DATASET EXTRACT ::
○ ○ ○
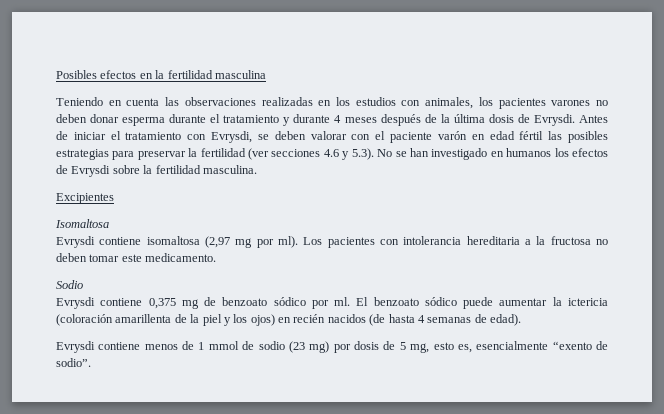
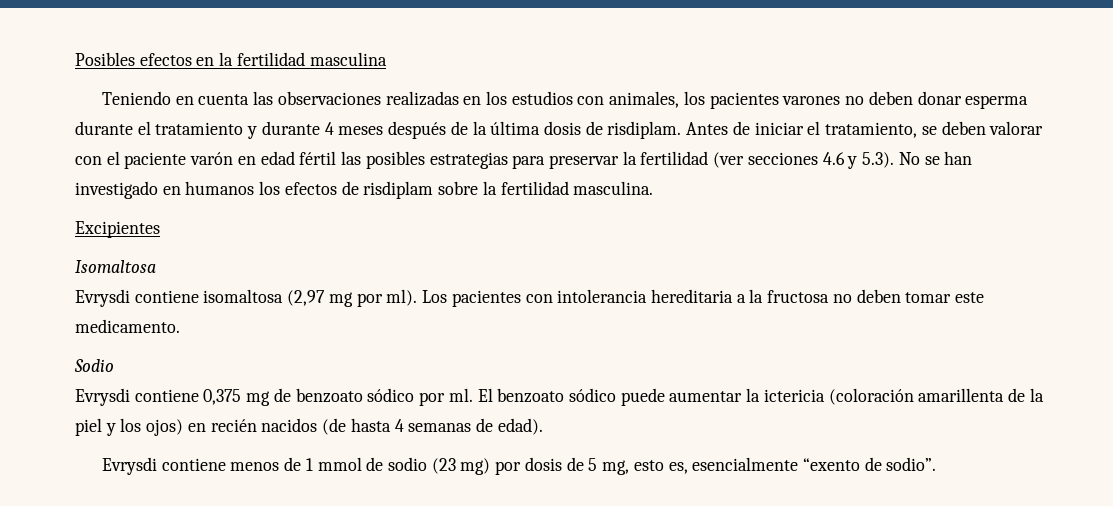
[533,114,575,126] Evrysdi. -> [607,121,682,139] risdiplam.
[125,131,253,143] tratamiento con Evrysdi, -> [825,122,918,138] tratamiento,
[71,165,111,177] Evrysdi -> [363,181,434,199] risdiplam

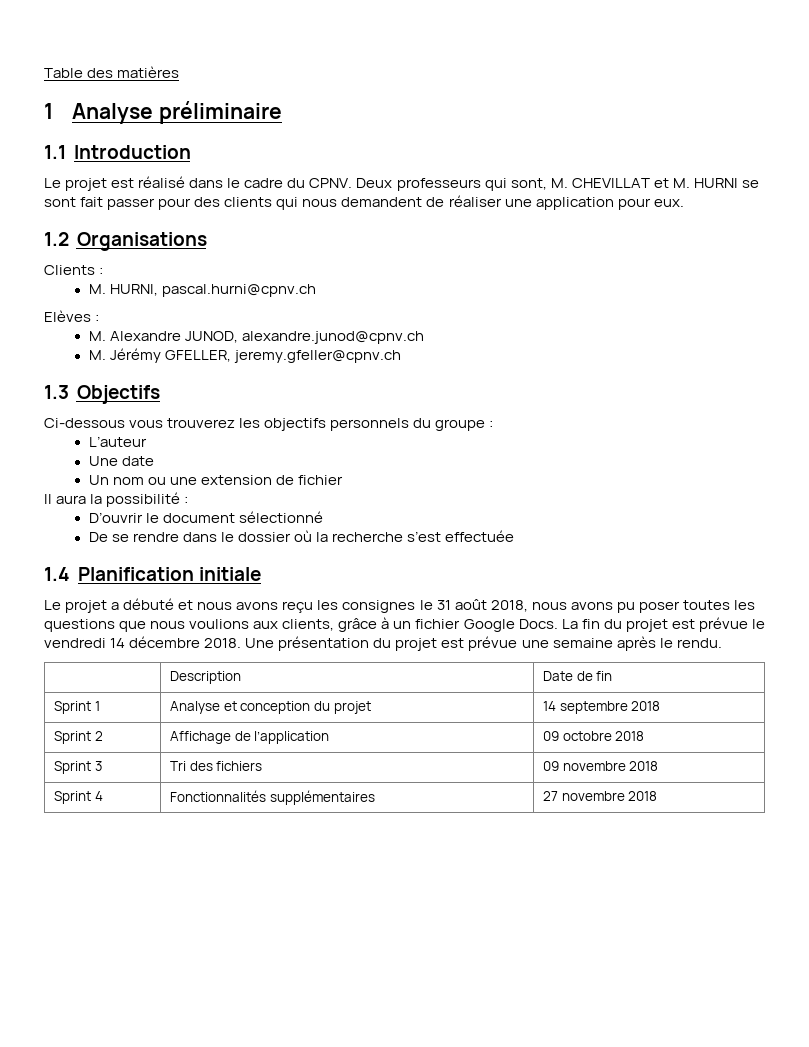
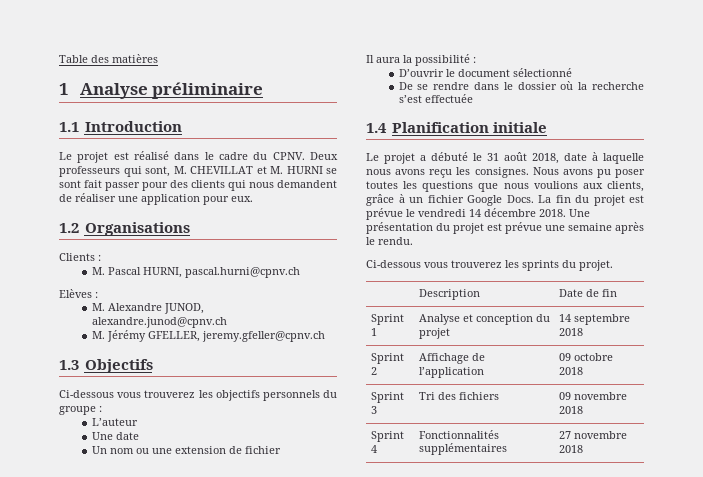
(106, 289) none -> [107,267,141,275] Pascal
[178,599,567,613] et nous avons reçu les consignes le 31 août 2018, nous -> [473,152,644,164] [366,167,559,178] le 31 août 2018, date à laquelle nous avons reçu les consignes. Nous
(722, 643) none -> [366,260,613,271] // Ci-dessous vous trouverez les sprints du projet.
○ ○ ○
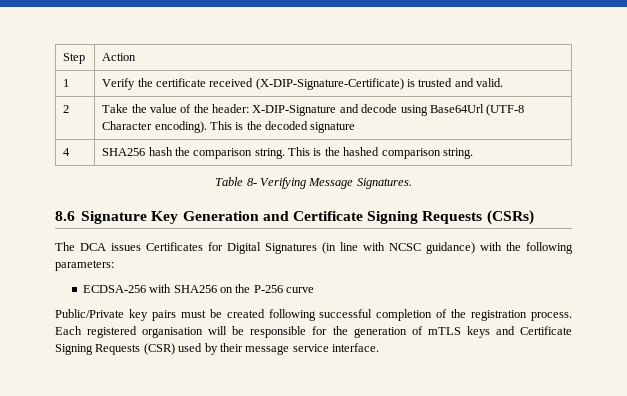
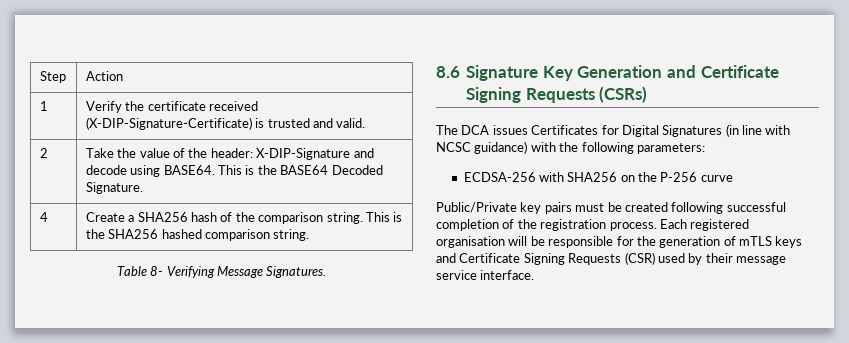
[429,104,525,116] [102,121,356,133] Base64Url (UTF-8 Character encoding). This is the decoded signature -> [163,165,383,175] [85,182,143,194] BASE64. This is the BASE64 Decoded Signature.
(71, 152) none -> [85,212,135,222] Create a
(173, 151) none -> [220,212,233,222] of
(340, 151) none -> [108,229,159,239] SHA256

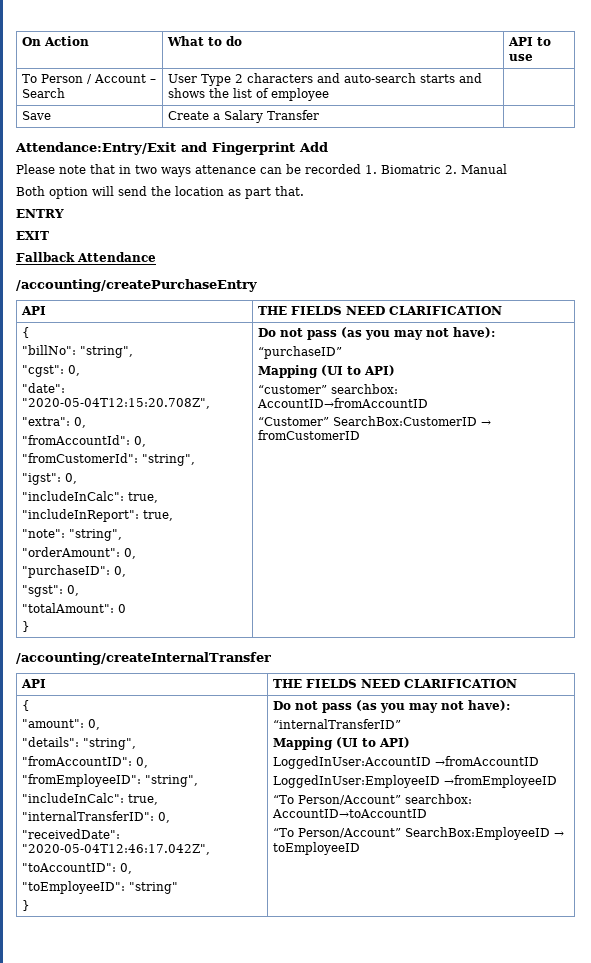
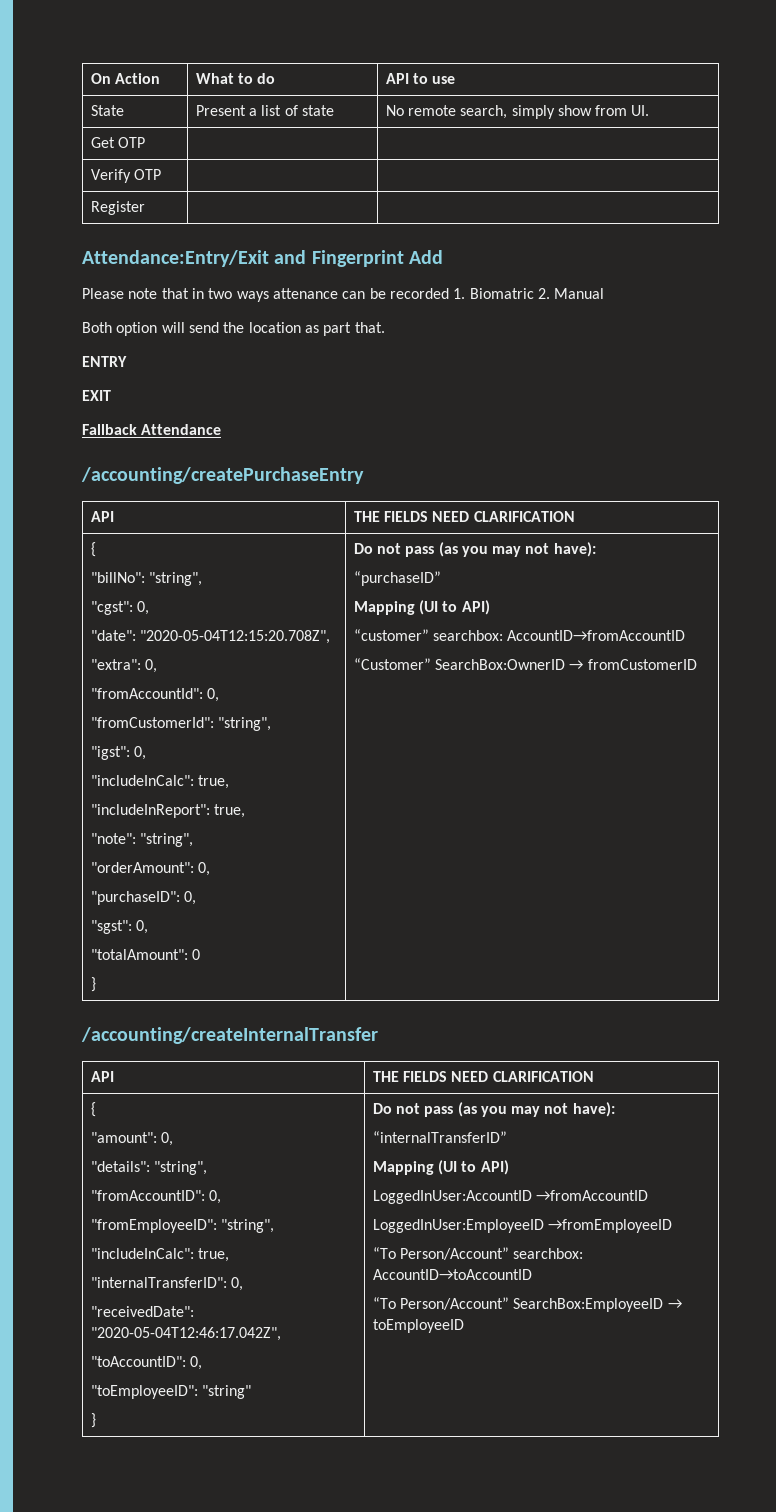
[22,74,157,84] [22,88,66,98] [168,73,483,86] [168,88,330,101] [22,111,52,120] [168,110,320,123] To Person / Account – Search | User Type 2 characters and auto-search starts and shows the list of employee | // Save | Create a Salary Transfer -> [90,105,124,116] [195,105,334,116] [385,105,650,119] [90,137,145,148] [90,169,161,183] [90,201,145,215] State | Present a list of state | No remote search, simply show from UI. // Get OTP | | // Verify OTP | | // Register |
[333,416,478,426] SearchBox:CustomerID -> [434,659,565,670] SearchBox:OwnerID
○ ○ ○
TASK TO CARRY OUT ::
Reproduce the data above exactly, but only the lines from the one showing "(71, 152) none -> [85,212,135,222] Create a" through the one showing "[333,416,478,426] SearchBox:CustomerID ->", with both ends kept and the pictures left out.

FINAL ANSWER ::
(71, 152) none -> [85,212,135,222] Create a
(173, 151) none -> [220,212,233,222] of
(340, 151) none -> [108,229,159,239] SHA256

[22,74,157,84] [22,88,66,98] [168,73,483,86] [168,88,330,101] [22,111,52,120] [168,110,320,123] To Person / Account – Search | User Type 2 characters and auto-search starts and shows the list of employee | // Save | Create a Salary Transfer -> [90,105,124,116] [195,105,334,116] [385,105,650,119] [90,137,145,148] [90,169,161,183] [90,201,145,215] State | Present a list of state | No remote search, simply show from UI. // Get OTP | | // Verify OTP | | // Register |
[333,416,478,426] SearchBox:CustomerID -> [434,659,565,670] SearchBox:OwnerID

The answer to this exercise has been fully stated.